Entries Tagged 'Bank Failure' ↓

Citigroup on the brink of nationalization?

Citigroup may be close to some sort of nationalization. Concerns came up again over the weekend amid news reports that the government was thinking of taking a larger stake in the doomed banking giant.

According to some reports, the government could convert a portion of its preferred shares into common stock, a move that would leave taxpayers with as much as a 40% stake in the institution.

Wall Street seems to think that the Obama government will not let Citigroup fail, no matter what, as shares rose 10% on Monday. The stock is still down nearly 70% for the year, however.

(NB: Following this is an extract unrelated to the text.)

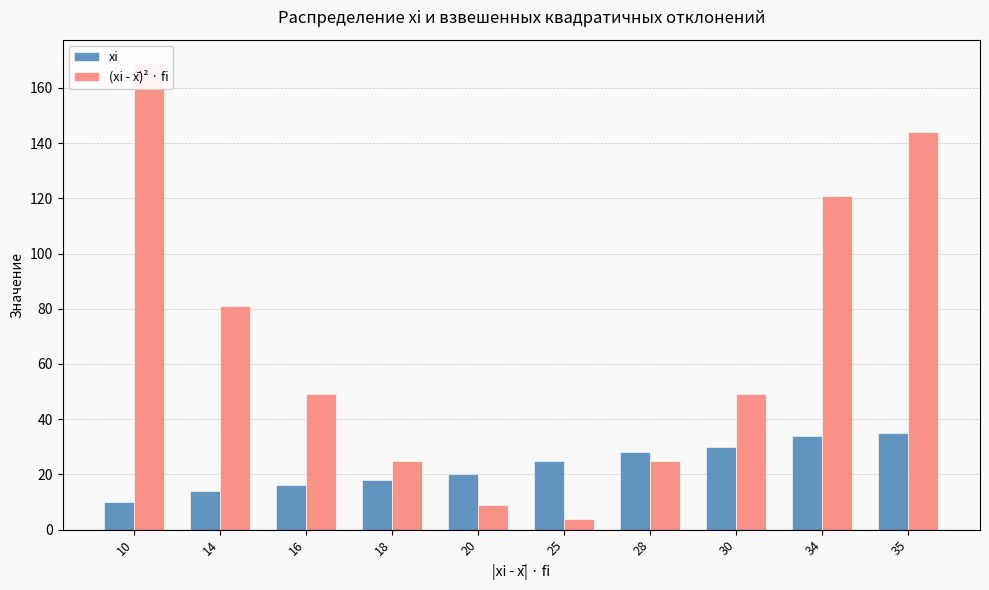

What is the value of the xi bar at the 2nd from the left?

14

A number of options for exactly what the government could do with Citi seem to now be on the table:

Option 1 - Conservatorship
This is by far the most drastic measure, as it would effectively put the bank into a receivership situation where federal regulators take over the company, kick management to the curb, and divest parts of the business.

The government has already done this with mortgage financing companies Fannie Mae and Freddie Mac, and regulators also seized the troubled California bank IndyMac last summer and then sold it to private investors.

This approach has worked in other countries, like Sweden, Japan, and Finland in the early 1990s. All of those banks that were nationalized returned to profitability within five years, however the governments maintained a minority interest in some of these banks afterwards.

The downside of this option will the the fact that the bank’s debt holders and share holders would be effectively wiped out.

Option 2 - Approach it like AIG
Some in the financial industry are suggesting that what happened to embattled insurer American International Group (AIG) could end up being a model for what happens to Citi.

Last fall, the government took an 80% stake in AIG to keep it from bankruptcy. So far, the government has let the insurance company borrow about $150 billion and there were reports last week that it is in talks for even more aid.

Unlike what has happened with banks up to this point, regulators played an active role in crafting AIG’s future. The government named its own CEO after bailing out the firm and directed the company to sell off its massive portfolio of assets which included everything from an aircraft leasing to life insurance operations.

Option 3 - Do absolutely nothing
In a statement issued last week, the CEO of the American Bankers Association, Edward Yingling, said that all this talk of nationalization is keeping many willing investors away.

If the government did nothing, regulators would still have to keep a close watch on Citigroup and other troubled banks to make sure that their management team is not taking part in risky activities.

First Two Bank Failures of 2009

Governmental bank regulators shut two small banks on Friday, the first U.S. banks to fail in 2009, and the latest in an uptick that began last year as the faltering economy and plunging home prices took their toll on financial markets.

The Federal Deposit Insurance Corp (FDIC) said that National Bank of Commerce, in Berkeley, Illinois and Bank of Clark County, in Vancouver, Washington were closing, and other banks would take over their insured deposits.

In 2008, 25 banks were taken over by officials, up from only 3 in 2007.

National Bank had $430.9 million in assets and $402.1 million in deposits, and was assumed by Republic Bank of Chicago

Umpqua Bank will assume insured deposits of the Bank of Clark County, which had $446.5 million in assets and $366.5 million in deposits, according to the FDIC.

Banks May be Nationalized

The U.S. Treasury Department is actively pursuing the purchase of equity stakes in many of the nation’s banks.

At a White House briefing held today, a spokesperson confirmed reports that America would soon join Iceland, Italy and the U.K.  in injecting capital directly into their failing banking systems.

The nationalization move would be made under the auspices of the $700 billion Wall Street bailout.

Although the original plan for the bailout was to have the Treasury buy damaged mortgage-backed securities from banks, the Bush administration is now saying that direct investment is considered part of the powers under the act passed last week.

Treasury of the Secretary Henry Paulson hinted at this plan on Wednesday when he gave a speech about the bailout. He said increasing investment in the U.S. bank system is a Treasury goal.